Chief Executive of the Government of Jersey (Interim)

= Paul Martin (civil servant) =

British politician

Paul Martin is a British civil servant who has served as the interim Chief Executive Officer of the Government of Jersey in the Channel Islands since 1 March 2021. He has worked in local government and the UK Civil Service for more than 38 years (as of 2021).

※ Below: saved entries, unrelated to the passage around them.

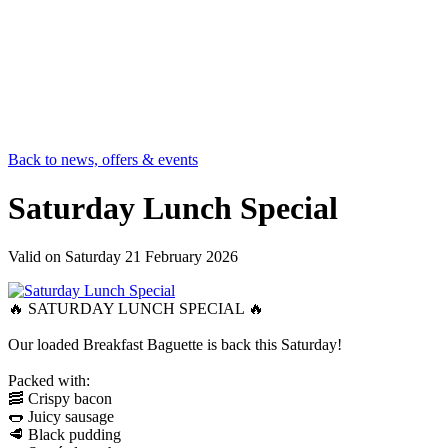
Back to news, offers & events
Saturday Lunch Special
Valid on
Saturday 21 February 2026
🔥 SATURDAY LUNCH SPECIAL 🔥
Our loaded Breakfast Baguette is back this Saturday!
Packed with:
🥓 Crispy bacon
🌭 Juicy sausage
🥩 Black pudding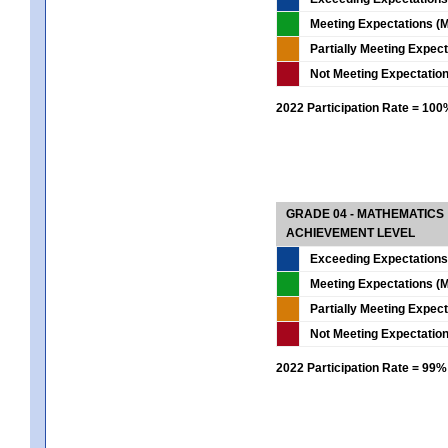
Meeting Expectations (M
Partially Meeting Expec
Not Meeting Expectatio
2022 Participation Rate = 10
GRADE 04 - MATHEMATICS
ACHIEVEMENT LEVEL
Exceeding Expectations
Meeting Expectations (M
Partially Meeting Expec
Not Meeting Expectatio
2022 Participation Rate = 99%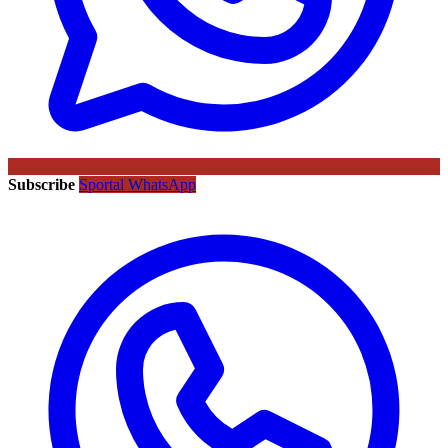
Subscribe
Sportal WhatsApp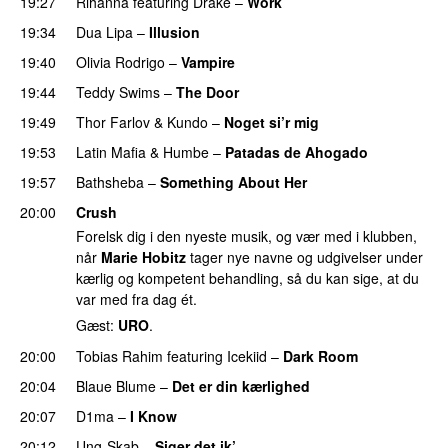
19:27
Rihanna
featuring
Drake
–
Work
19:34
Dua Lipa
–
Illusion
19:40
Olivia Rodrigo
–
Vampire
UU
19:44
Teddy Swims
–
The Door
19:49
Thor Farlov
&
Kundo
–
Noget si’r mig
19:53
Latin Mafia
&
Humbe
–
Patadas de Ahogado
UU
19:57
Bathsheba
–
Something About Her
20:00
Crush
Forelsk dig i den nyeste musik, og vær med i klubben,
når
Marie Hobitz
tager nye navne og udgivelser under
kærlig og kompetent behandling, så du kan sige, at du
var med fra dag ét.
Gæst:
URO
.
20:00
Tobias Rahim
featuring
Icekiid
–
Dark Room
20:04
Blaue Blume
–
Det er din kærlighed
UU
20:07
D1ma
–
I Know
UU
20:12
Ung-Skab
–
Siger det ik’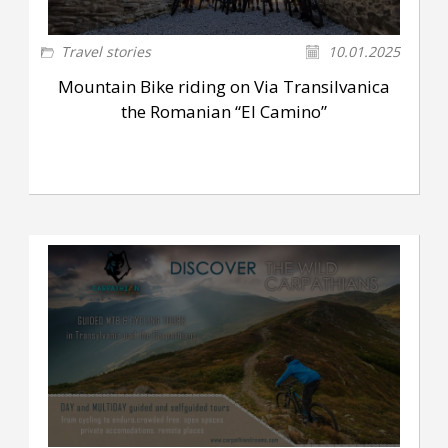
Travel stories
10.01.2025
Mountain Bike riding on Via Transilvanica
the Romanian “El Camino”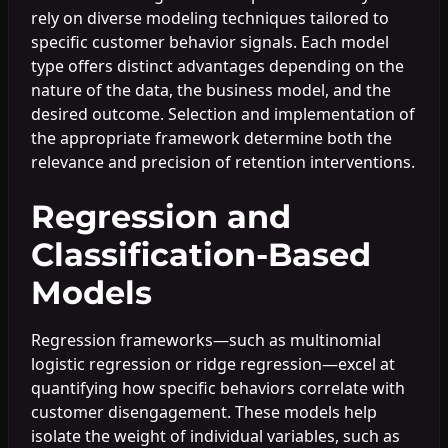
rely on diverse modeling techniques tailored to
specific customer behavior signals. Each model
type offers distinct advantages depending on the
nature of the data, the business model, and the
desired outcome. Selection and implementation of
the appropriate framework determine both the
relevance and precision of retention interventions.
Regression and
Classification-Based
Models
Regression frameworks—such as multinomial
logistic regression or ridge regression—excel at
quantifying how specific behaviors correlate with
customer disengagement. These models help
isolate the weight of individual variables, such as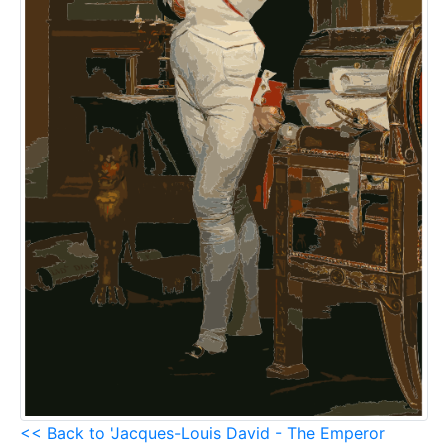
<< Back to 'Jacques-Louis David - The Emperor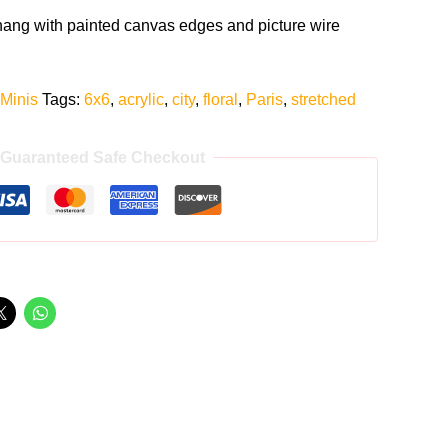
 hang with painted canvas edges and picture wire
 Minis
Tags:
6x6
,
acrylic
,
city
,
floral
,
Paris
,
stretched
Guaranteed Safe Checkout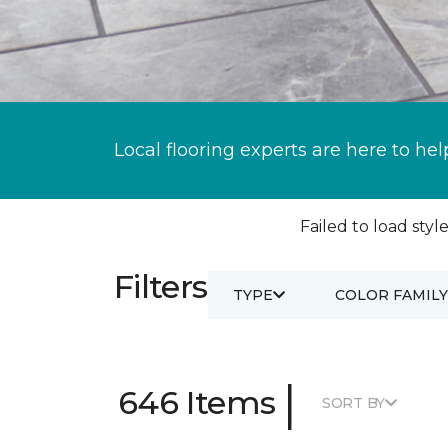
Local flooring experts are here to hel
Failed to load style
Filters
TYPE
COLOR FAMILY
|
646 Items
SORT BY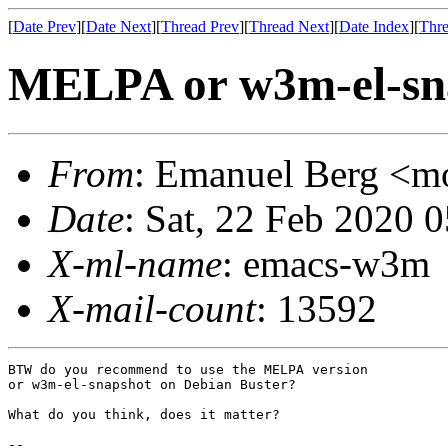
[
Date Prev
][
Date Next
][
Thread Prev
][
Thread Next
][
Date Index
][
Thre
MELPA or w3m-el-sn
From
: Emanuel Berg <
Date
: Sat, 22 Feb 2020 
X-ml-name
: emacs-w3m
X-mail-count
: 13592
BTW do you recommend to use the MELPA version

or w3m-el-snapshot on Debian Buster?

What do you think, does it matter?

-- 
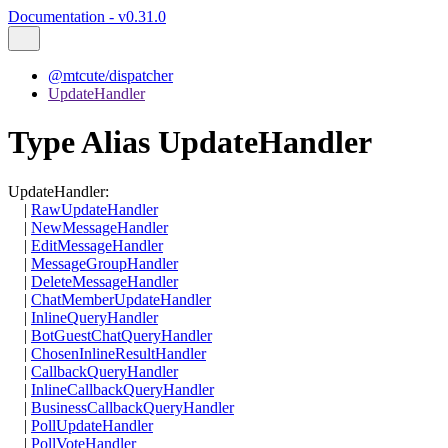
Documentation - v0.31.0
@mtcute/dispatcher
UpdateHandler
Type Alias UpdateHandler
UpdateHandler
:
|
RawUpdateHandler
|
NewMessageHandler
|
EditMessageHandler
|
MessageGroupHandler
|
DeleteMessageHandler
|
ChatMemberUpdateHandler
|
InlineQueryHandler
|
BotGuestChatQueryHandler
|
ChosenInlineResultHandler
|
CallbackQueryHandler
|
InlineCallbackQueryHandler
|
BusinessCallbackQueryHandler
|
PollUpdateHandler
|
PollVoteHandler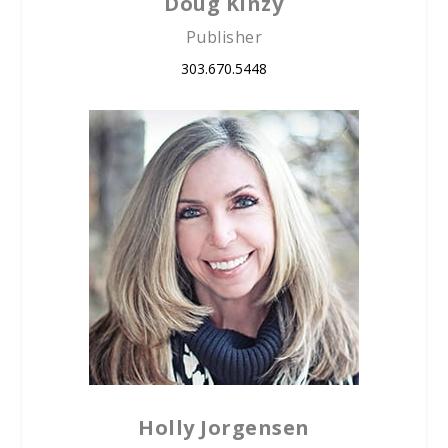
Doug Kinzy
Publisher
303.670.5448
Holly Jorgensen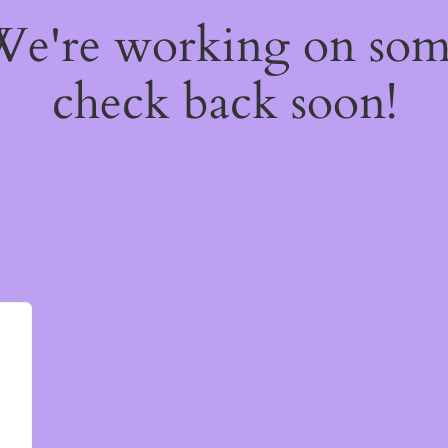
 We're working on so
check back soon!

Martin previously worked as the Chief Executive for both the Richmond and Wandsworth Councils. He announced his resignation from that role in February 2020. He initially joined Wandsworth Council in 2010 and, due to a shared staffing agreement, became the Chief Executive of Richmond Council in 2016. The Leader of Richmond Council described him as "a steady hand on the tiller".

== Career ==
Initially a librarian, he is considered to be one of the most experienced council Chief Executives in the UK, having working the civil services of the Sutton Council and a number of councils in Great Manchester, the Midlands, East Anglia and London.

In 2014, it was revealed that Martin, at the time the chief executive for just Wandsworth Council, had a £230,440 total pay package, including salary and bonuses, higher than the British Prime Minister's. The salary was brought to light during a council meeting where the leader of the council's opposition Rex Osborne said that "council tax is going on the absurdly high pay of senior staff while everything else is just being cut".

Martin will become the Chief Executive Officer of Jersey on 1 March 2021 on a 12-month contract. This is the highest civil service position on the island. The vacancy of this position came after a controversy involving the previous Chief Executive, who had taken a secondary job as a non-executive director of a UK real estate firm.